Kapitel 34: Neurogenetik

34.3.2.12 Sevenless aktiviert den Rezeptor-Tyrosinkinase-Signalweg

Die Aktivierung der Tyrosinkinase-Domäne nach der Bindung des Boss-Proteins muß intrazelluläre Konsequenzen nach sich ziehen und sich schließlich in einer Veränderung der Genaktivität des R7-Vorläufers auswirken. Welche Kaskade molekularer Veränderungen pflanzt sich vom Rezeptor bis in den Zellkern fort? Die Beantwortung dieser Frage wird durch die Isolierung von Genen erleichtert, deren Produkte downstream von sevenless in das Geschehen eingreifen. Eine Möglichkeit, diese Gene zu finden, besteht darin, Suppressoren von solchen sev-Mutationen zu isolieren, bei denen die Tyrosinkinaseaktivität vermindert ist. Ein anderer Weg besteht darin, bei einem temperatursensitiven sev-Allel die Temperatur so einzustellen, daß die Tyrosinkinase gerade noch in der Lage ist, genügend Phosphorylierungen durchzuführen, damit sich R7 differenzieren kann. In diesem sensitisierten System können "second site“-Mutationen, die die Signaltransduktion verschlechtern, mit großer Effizienz selektiert werden. Die Methode erlaubt auch die Isolierung von Mutationen in essentiellen Genen, da der Ausfall einer Genkopie genügt, um den Schwellenwert für die R7-Differenzierung zu unterschreiten. In den Labors von Gerald Rubin und Ernst Hafen wurden auf diese Weise "loss of function“-Mutationen in mehreren Genen isoliert. In einem dieser Gene, Son of sevenless (Sos), war bereits eine dominante Suppressormutation von sevenless bekannt. Diese "gain of function“-Mutation ist in der Lage, hypomorphe Punktmutationen von sevenless zu supprimieren. Auf ähnliche Weise konnten im Laufe der Jahre verschiedenste Faktoren isoliert werden, die den Sevenless-Signalweg konstituieren. Heute weiß man, daß es in den unterschiedlichsten Systemen funktionell äquivalente Signalwege gibt und auch die beteiligten Proteine sind meist die entsprechenden Verwandten, so daß man ganz allgemein vom Rezeptor-Tyrosinkinase/MAP-Kinase-Signalweg spricht (Abb. 34-31; Tab. 34-6; s. auch 8.9.3).

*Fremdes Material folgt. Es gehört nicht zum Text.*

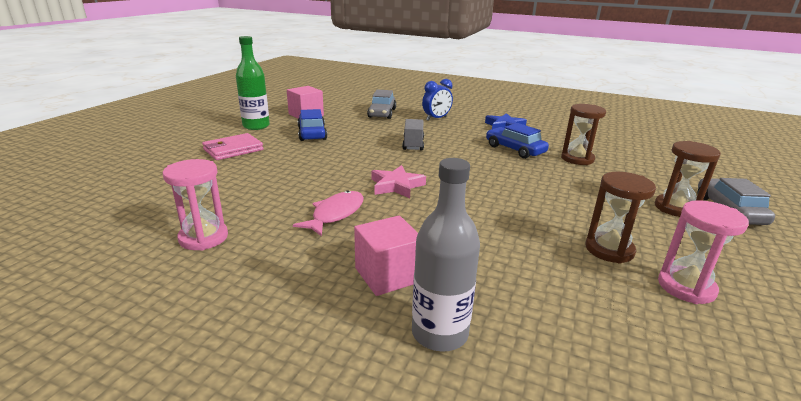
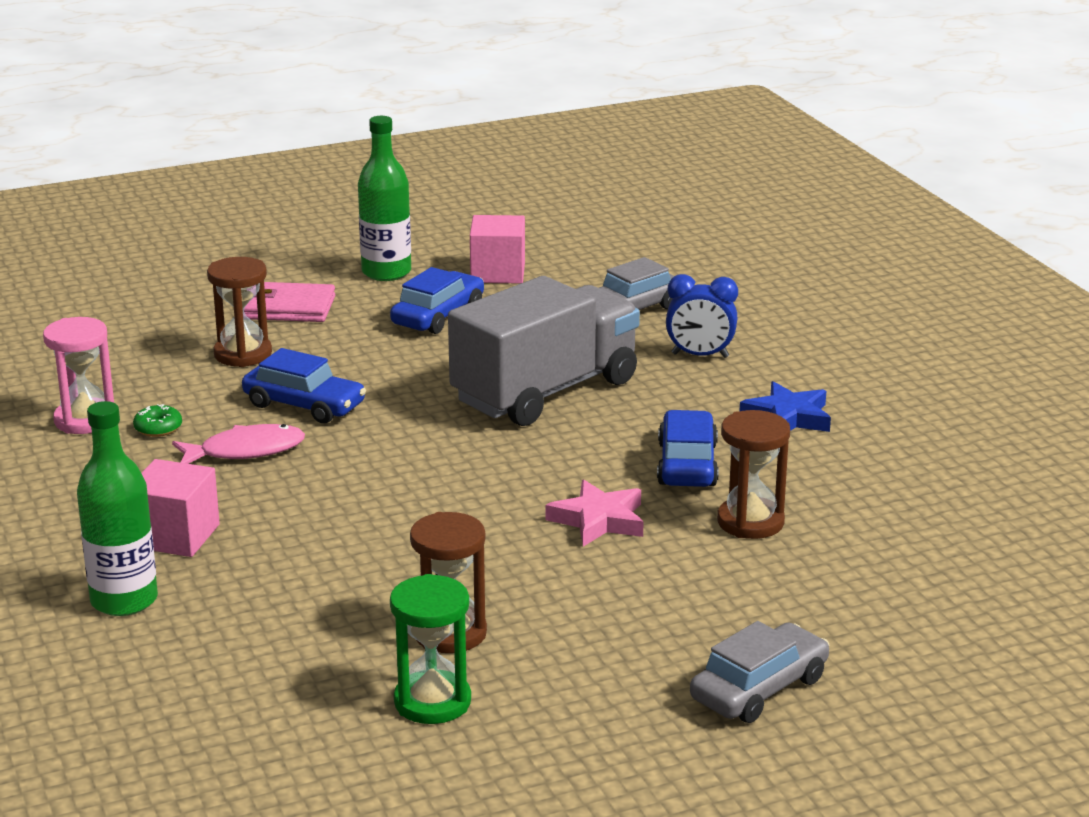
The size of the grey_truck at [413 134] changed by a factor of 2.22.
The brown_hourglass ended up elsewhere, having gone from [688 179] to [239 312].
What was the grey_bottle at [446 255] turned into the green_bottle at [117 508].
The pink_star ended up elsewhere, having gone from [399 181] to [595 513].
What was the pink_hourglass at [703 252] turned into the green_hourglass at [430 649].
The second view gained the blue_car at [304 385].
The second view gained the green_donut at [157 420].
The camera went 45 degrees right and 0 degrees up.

Die aktivierte MAP-Kinase wandert vom Cytosol in den Kern und phosphoryliert dort Transkriptionsfaktoren. Im Falle der Sevenless-Signalkette konnte man eine Reihe von Faktoren isolieren und auch einige Gene bestimmen, welche dabei aktiviert werden. Die Proteine Pointed (Pnt) und Yan gehören zur Klasse der Transkriptionsfaktoren mit ETS-bindender Domäne und werden beide von der MAP-Kinase phosphoryliert. Dabei wirkt Yan in seiner unphosphorylierten Form als transkriptioneller Repressor, der an die DNA bindet. Nach Phosphorylierung kann Yan nicht mehr an die DNA binden und gibt die ETS-Sequenz frei, welche nun von der phosphorylierten Form von Pointed besetzt werden kann, was die Transkription aktiviert. Über Anzahl und Art der aktivierten Gene herrscht trotz der langen Zeit, während der schon an diesem System geforscht wird, keine Gewissheit. Die beiden bekannten Gene, welche transkribiert werden, phyllopod (phyl) und seven in absentia (sina), codieren wiederum für nucleäre Faktoren. Dabei stellt Phyllopod ein neuartiges Protein dar ohne Homologie zu bekannten Transkriptionsfaktoren. Sina enthält eine „Ringfinger“-Domäne, dies ist eine besondere Variante des Zinkfingers (s. auch Kap. 33). Beide Gene sind nicht R7-spezifisch, phyllopod wird in R1, R6 und R7 exprimiert, seven in absentia in R1, R3, R4, R6, R7 und in den Kristallkegelzellen.